A friend recently passed along a biography of the French-born Jean-Baptiste Lamy (1814-1888): Pulitzer Prize (for History) winning author Paul Horgan’s Lamy of Santa Fe.
Horgan chronicles the life of New Mexico’s first resident bishop (named archbishop in 1875) and the most influential Catholic in the region during the 1800s. Lamy’s accomplishments included endowing of hospitals, orphanages, English-language schools and colleges, forming the foundation of modern-day Santa Fe. He also established the first parish in Colorado in 1858.

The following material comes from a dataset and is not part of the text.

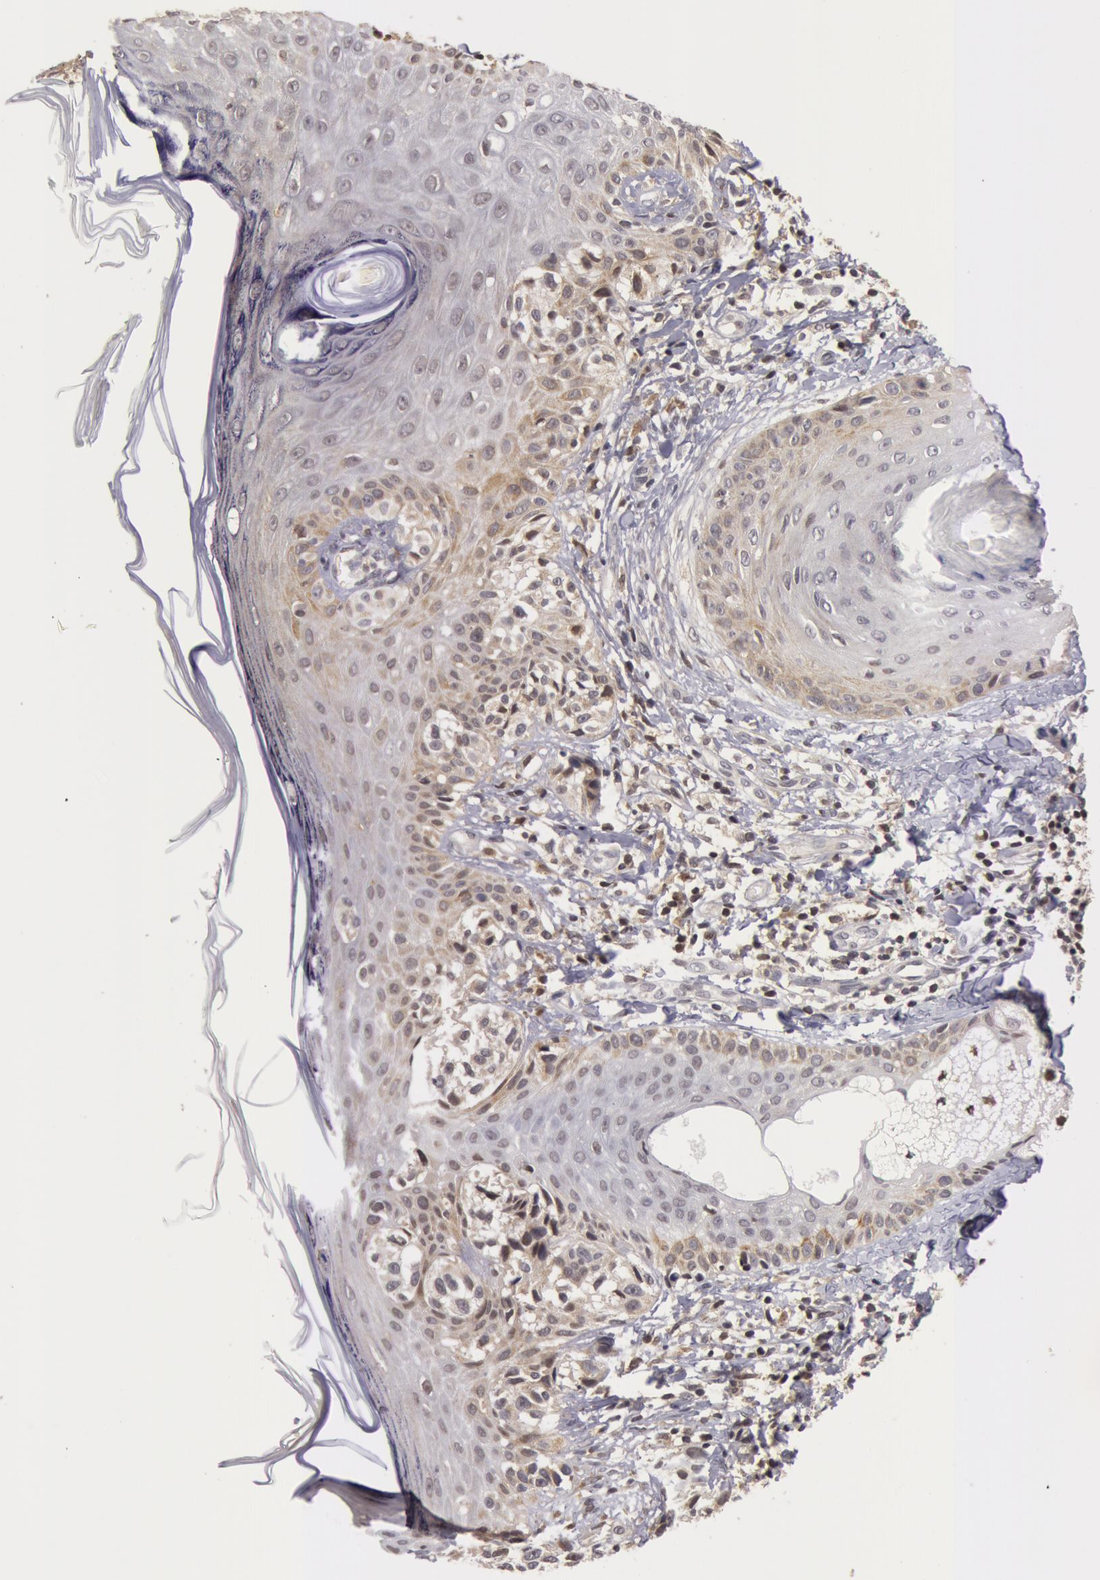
{"staining": {"intensity": "weak", "quantity": "<25%", "location": "nuclear"}, "tissue": "melanoma", "cell_type": "Tumor cells", "image_type": "cancer", "snomed": [{"axis": "morphology", "description": "Malignant melanoma, NOS"}, {"axis": "topography", "description": "Skin"}], "caption": "IHC histopathology image of neoplastic tissue: human malignant melanoma stained with DAB displays no significant protein positivity in tumor cells. (DAB (3,3'-diaminobenzidine) IHC visualized using brightfield microscopy, high magnification).", "gene": "ZNF350", "patient": {"sex": "male", "age": 57}}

Lamy’s life story was also the subject of Willa Cather’s novel Death Comes for the Archbishop.
Both Horgan’s biography and Cather’s novel bring to life a pivotal period in the American Southwest.
As I work my way through Horgan’s 500-page masterpiece Lamy’s energy and work ethic is front and center. Following his arrival in America in 1839 at age 25 (after 42 days crossing the Atlantic with his colleague Fr. Marchebeuf ) he was active in his ministry for 44 years, beginning in Ohio before moving westward.
His accomplishments in that period of time are even more impressive when one considers the amount of “down-time” he had to endure traveling by horseback and on foot, only later by rail. One needs only to study the map below to appreciate his travels and the geographic breadth of his responsibilities.
Lamy was a pioneer hero, not only of the Church, but of the raw American West, and the region enjoys the fruits of his perseverance to this day. A brief biographical sketch can be found at New Mexico History but Horgan’s monumental tome is a must-read to fully appreciate the remarkable and heroic Jean-Baptiste Lamy.
Makes you wonder how a bishop today can complain about his work load when you see a map like this.